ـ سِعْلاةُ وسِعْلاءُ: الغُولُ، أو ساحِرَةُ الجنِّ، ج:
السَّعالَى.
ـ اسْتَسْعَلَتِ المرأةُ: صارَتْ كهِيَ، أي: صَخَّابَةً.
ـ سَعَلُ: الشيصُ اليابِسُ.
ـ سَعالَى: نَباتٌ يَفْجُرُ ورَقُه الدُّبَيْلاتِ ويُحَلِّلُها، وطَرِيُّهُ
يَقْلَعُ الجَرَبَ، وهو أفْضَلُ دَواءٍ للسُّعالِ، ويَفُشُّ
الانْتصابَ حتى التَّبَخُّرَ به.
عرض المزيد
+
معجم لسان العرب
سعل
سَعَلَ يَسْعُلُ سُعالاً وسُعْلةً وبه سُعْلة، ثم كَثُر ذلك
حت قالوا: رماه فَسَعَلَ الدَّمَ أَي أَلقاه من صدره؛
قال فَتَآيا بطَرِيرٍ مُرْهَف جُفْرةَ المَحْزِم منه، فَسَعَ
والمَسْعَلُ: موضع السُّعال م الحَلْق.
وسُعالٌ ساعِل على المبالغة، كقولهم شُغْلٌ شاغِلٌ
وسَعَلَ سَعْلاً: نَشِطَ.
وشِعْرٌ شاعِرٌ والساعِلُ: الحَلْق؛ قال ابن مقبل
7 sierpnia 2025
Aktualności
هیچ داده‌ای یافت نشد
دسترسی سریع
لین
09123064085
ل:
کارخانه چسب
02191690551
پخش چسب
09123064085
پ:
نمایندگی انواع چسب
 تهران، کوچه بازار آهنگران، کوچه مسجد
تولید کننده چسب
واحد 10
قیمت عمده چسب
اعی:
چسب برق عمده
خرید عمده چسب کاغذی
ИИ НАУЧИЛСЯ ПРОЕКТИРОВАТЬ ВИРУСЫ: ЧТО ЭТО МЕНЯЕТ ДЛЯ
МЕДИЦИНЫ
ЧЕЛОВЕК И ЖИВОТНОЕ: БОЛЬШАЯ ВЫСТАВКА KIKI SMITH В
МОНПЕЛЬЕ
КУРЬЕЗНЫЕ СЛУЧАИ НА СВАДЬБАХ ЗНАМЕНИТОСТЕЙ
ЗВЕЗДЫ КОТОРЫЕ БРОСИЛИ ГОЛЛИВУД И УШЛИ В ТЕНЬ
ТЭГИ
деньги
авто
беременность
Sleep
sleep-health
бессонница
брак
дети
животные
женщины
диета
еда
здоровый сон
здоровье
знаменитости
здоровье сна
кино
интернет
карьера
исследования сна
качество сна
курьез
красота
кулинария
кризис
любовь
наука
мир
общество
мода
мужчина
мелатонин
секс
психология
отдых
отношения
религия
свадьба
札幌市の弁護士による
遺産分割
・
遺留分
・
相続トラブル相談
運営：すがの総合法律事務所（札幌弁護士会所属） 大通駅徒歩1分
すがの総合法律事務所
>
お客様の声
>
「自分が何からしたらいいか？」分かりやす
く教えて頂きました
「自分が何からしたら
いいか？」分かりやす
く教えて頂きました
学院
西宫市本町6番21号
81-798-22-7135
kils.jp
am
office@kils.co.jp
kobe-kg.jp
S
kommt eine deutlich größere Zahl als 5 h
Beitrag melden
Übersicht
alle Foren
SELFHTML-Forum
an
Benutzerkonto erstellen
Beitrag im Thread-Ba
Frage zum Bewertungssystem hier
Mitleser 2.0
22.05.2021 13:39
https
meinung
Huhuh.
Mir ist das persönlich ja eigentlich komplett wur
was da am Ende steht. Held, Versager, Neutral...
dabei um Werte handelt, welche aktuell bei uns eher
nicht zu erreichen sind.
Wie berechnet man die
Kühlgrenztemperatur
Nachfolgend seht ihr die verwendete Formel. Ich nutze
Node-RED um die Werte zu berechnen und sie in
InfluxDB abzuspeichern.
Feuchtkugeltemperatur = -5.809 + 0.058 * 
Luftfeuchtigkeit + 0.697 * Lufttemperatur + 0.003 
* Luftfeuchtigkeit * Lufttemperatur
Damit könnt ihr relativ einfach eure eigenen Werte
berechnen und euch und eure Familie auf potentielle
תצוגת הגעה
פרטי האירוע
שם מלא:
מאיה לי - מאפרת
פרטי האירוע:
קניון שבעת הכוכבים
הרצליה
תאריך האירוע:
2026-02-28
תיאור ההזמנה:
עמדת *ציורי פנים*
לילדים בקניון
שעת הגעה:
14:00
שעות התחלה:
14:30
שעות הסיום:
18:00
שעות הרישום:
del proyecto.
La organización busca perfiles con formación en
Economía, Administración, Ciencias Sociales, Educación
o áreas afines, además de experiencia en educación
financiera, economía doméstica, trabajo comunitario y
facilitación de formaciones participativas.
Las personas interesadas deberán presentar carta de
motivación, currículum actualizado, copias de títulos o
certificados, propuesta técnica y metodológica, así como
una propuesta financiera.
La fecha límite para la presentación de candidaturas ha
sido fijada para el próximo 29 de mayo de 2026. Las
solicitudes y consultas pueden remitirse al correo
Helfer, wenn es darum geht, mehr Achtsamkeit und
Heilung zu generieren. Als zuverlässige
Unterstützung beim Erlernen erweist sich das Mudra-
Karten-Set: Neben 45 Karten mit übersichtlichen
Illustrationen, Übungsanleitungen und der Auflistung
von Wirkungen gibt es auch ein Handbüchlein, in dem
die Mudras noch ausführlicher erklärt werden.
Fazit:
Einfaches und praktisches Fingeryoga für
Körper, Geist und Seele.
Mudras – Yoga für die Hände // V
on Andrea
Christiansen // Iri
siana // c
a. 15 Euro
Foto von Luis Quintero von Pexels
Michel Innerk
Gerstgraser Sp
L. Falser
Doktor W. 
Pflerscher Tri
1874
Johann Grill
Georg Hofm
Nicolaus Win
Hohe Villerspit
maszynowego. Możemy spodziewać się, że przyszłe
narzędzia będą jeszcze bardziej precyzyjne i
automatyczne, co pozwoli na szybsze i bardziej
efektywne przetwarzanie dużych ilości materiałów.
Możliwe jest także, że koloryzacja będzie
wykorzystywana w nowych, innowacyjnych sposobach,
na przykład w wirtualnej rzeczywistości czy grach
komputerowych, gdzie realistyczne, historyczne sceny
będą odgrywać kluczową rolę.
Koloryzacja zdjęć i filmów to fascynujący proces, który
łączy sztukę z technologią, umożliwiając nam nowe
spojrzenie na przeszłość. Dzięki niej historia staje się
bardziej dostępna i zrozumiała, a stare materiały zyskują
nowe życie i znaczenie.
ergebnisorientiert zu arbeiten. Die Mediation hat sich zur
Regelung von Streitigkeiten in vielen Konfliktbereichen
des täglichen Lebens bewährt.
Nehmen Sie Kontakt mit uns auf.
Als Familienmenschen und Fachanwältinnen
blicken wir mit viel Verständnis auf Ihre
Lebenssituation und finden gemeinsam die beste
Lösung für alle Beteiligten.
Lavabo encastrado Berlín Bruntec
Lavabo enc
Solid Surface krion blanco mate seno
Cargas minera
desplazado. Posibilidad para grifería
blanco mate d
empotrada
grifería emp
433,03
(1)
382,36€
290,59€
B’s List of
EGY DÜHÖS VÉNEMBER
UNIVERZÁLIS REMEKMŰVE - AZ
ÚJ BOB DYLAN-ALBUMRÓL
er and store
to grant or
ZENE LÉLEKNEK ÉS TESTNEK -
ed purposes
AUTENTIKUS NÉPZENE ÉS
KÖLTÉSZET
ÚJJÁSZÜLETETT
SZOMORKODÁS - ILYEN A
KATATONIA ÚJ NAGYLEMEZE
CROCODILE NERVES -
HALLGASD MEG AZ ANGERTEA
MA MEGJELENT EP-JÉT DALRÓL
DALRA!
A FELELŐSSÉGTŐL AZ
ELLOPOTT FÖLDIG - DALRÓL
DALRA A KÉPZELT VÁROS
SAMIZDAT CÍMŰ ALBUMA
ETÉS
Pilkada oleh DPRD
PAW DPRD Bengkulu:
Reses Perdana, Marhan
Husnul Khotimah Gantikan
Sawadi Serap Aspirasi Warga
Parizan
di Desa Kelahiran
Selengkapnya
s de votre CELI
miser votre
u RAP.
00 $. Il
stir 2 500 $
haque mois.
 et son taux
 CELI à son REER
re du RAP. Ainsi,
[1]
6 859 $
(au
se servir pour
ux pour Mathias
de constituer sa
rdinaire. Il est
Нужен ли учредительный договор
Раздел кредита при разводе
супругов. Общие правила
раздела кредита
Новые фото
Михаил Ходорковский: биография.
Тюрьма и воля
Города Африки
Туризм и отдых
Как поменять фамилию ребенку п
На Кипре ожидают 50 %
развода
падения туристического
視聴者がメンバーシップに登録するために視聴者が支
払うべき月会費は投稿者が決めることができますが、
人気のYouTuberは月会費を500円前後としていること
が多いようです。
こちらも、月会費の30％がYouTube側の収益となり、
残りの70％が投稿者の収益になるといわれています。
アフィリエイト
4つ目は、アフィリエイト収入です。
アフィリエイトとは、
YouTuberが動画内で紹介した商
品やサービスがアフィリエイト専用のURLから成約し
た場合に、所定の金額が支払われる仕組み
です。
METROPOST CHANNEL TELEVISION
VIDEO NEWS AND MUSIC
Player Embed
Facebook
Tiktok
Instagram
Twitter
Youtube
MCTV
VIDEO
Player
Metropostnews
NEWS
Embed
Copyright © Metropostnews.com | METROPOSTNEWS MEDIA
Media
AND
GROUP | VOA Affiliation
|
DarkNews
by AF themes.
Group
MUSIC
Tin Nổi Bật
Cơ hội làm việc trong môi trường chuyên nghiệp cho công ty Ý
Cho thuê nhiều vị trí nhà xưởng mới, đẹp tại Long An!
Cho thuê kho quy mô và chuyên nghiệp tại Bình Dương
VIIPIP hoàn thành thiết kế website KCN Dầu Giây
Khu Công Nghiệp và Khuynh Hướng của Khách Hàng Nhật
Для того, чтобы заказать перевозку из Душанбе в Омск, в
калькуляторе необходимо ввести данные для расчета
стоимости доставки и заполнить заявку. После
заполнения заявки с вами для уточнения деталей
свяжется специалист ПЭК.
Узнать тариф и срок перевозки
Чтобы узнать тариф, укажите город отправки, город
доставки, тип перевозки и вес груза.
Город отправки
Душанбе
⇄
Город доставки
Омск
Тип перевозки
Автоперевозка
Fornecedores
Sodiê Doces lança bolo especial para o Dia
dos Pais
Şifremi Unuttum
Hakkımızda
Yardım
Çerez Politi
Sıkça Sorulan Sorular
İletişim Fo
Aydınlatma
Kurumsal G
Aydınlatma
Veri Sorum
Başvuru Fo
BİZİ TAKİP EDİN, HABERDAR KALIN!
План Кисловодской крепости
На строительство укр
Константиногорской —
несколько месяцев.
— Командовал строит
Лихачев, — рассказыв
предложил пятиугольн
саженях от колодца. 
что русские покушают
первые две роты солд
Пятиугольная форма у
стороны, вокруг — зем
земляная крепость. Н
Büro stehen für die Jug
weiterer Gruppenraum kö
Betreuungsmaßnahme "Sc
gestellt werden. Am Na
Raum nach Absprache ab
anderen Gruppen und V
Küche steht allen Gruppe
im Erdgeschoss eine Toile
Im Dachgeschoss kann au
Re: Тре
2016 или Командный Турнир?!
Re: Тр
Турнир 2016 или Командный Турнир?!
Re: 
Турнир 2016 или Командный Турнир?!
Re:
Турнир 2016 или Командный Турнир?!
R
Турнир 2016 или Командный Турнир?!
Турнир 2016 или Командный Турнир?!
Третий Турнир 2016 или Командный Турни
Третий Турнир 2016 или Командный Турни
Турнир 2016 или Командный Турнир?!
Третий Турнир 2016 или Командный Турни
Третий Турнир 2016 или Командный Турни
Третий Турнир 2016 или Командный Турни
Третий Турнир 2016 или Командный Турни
----------------------------------------
| To do |
Retype the portion of the data above that starts on the line with "עמדת *ציורי פנים*" and finishes on the line with "na przykład w", including both of those lines.

| Output of the exercise |
עמדת *ציורי פנים*
לילדים בקניון
שעת הגעה:
14:00
שעות התחלה:
14:30
שעות הסיום:
18:00
שעות הרישום:
del proyecto.
La organización busca perfiles con formación en
Economía, Administración, Ciencias Sociales, Educación
o áreas afines, además de experiencia en educación
financiera, economía doméstica, trabajo comunitario y
facilitación de formaciones participativas.
Las personas interesadas deberán presentar carta de
motivación, currículum actualizado, copias de títulos o
certificados, propuesta técnica y metodológica, así como
una propuesta financiera.
La fecha límite para la presentación de candidaturas ha
sido fijada para el próximo 29 de mayo de 2026. Las
solicitudes y consultas pueden remitirse al correo
Helfer, wenn es darum geht, mehr Achtsamkeit und
Heilung zu generieren. Als zuverlässige
Unterstützung beim Erlernen erweist sich das Mudra-
Karten-Set: Neben 45 Karten mit übersichtlichen
Illustrationen, Übungsanleitungen und der Auflistung
von Wirkungen gibt es auch ein Handbüchlein, in dem
die Mudras noch ausführlicher erklärt werden.
Fazit:
Einfaches und praktisches Fingeryoga für
Körper, Geist und Seele.
Mudras – Yoga für die Hände // V
on Andrea
Christiansen // Iri
siana // c
a. 15 Euro
Foto von Luis Quintero von Pexels
Michel Innerk
Gerstgraser Sp
L. Falser
Doktor W. 
Pflerscher Tri
1874
Johann Grill
Georg Hofm
Nicolaus Win
Hohe Villerspit
maszynowego. Możemy spodziewać się, że przyszłe
narzędzia będą jeszcze bardziej precyzyjne i
automatyczne, co pozwoli na szybsze i bardziej
efektywne przetwarzanie dużych ilości materiałów.
Możliwe jest także, że koloryzacja będzie
wykorzystywana w nowych, innowacyjnych sposobach,
na przykład w wirtualnej rzeczywistości czy grach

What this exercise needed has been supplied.